Today’s supplement is dealing with 2021….Next week we will look back at 2020 and what it meant for the market.
All of the questions, input and focus is on 2021 at the moment and let’s summarise the main points that keep recurring:
- base rate stabilised at 0.1%, potentially to drop if anything, potentially soon after 31st January in the event of a no-deal brexit.
- March 31st offers a cliff edge at the moment with withdrawal of the stamp holiday (high chance of extension or revision of the tax), end of furlough (job support scheme or similar very likely to recur, reverting back to the first/second plan as at 1st November before the 11th hour changes), international investors subject to a 2% stamp hike (limited effect likely). Before, the 6-8 weeks after such a cliff edge have been interesting with much lower transaction volumes and a few deals around. However as you can tell, I expect a few things to change.
Definitely a period to watch especially late April/early May. Don’t let the tax tail wag the dog.

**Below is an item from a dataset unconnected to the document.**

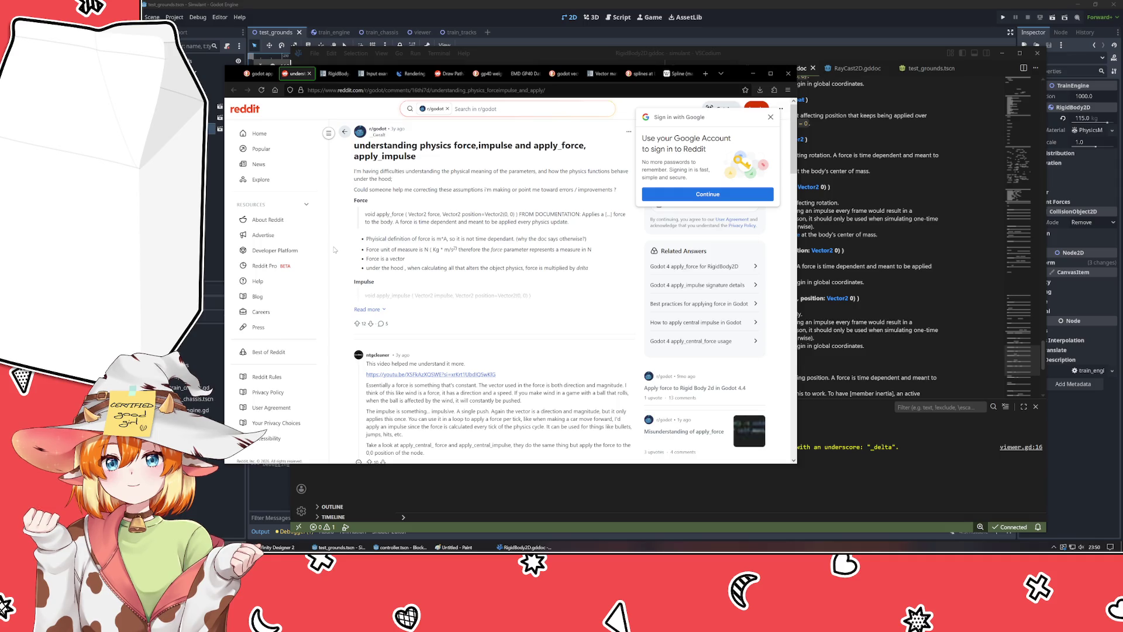
scroll(334, 250, "down", 3)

- unemployment. Bound to rise – no-one disagrees. However, how far and fast is the first question….and how long for is the second? Many redundancies (c. 330k, highest on record) were made in October as furlough was supposed to end. The scheme was being scaled back by about 70-75% as the job support scheme came in.
- “back of the fag packet” approach seems then to suggest another 100k redundancies, some of which may be halted/stopped by the job support scheme if it is indeed reintroduced after March 31. Then we have redundancies due to liquidation. Much harder to estimate because of limited debt pressure that is being applied at the moment. How long will this go on – how far will the govt kick the can down the road? A while yet in my view. So my feeling is that unemployment won’t be as bad as forecast. Current best guess is around 7.5% at end of q2 2021 so I’m going to go “unders” on that one.

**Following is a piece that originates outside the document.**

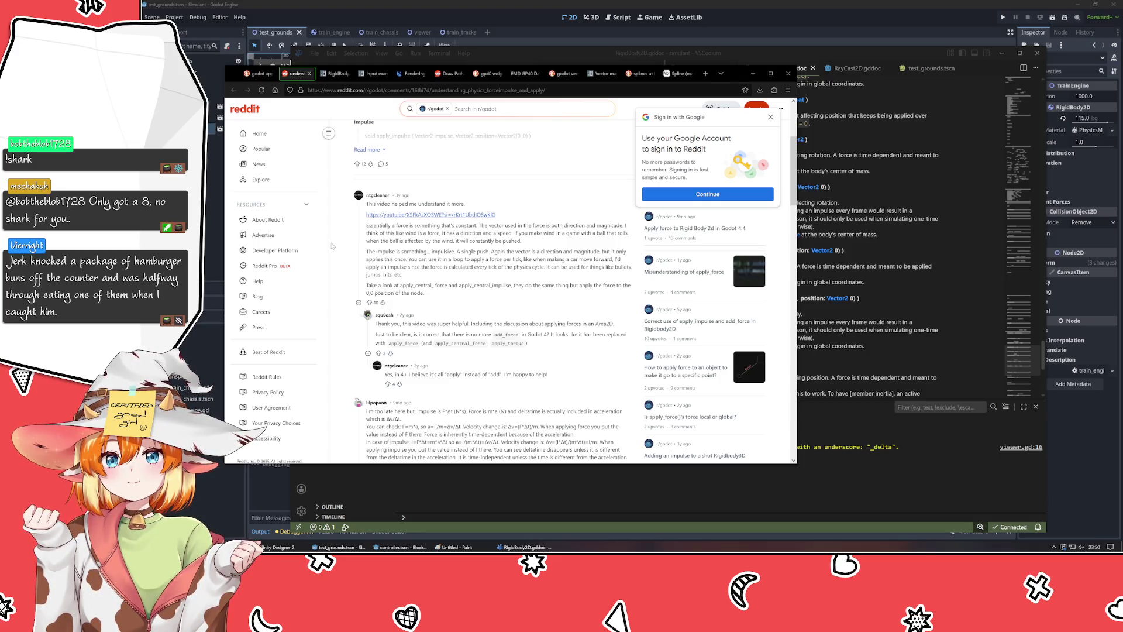
scroll(332, 246, "down", 1)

- demand. A lesson on this front, this time round, is that the portals seem to have the best data. Rightmove release it generally for marketing purposes – zoopla are far better at presenting it and offering informative reports. The bottom lines:
Transactions down only 6% this year compared to 2019 – that is incredible. 20-30% down across the south east.
Volumes expected to be relatively normal in 2021 although that will be front-loaded somewhat in the anticipation of stamp duty returning. In a normal year transactions agreed by 31st December see 54% complete before March 31st, whilst there will be more clamour to complete this number can only go up so far.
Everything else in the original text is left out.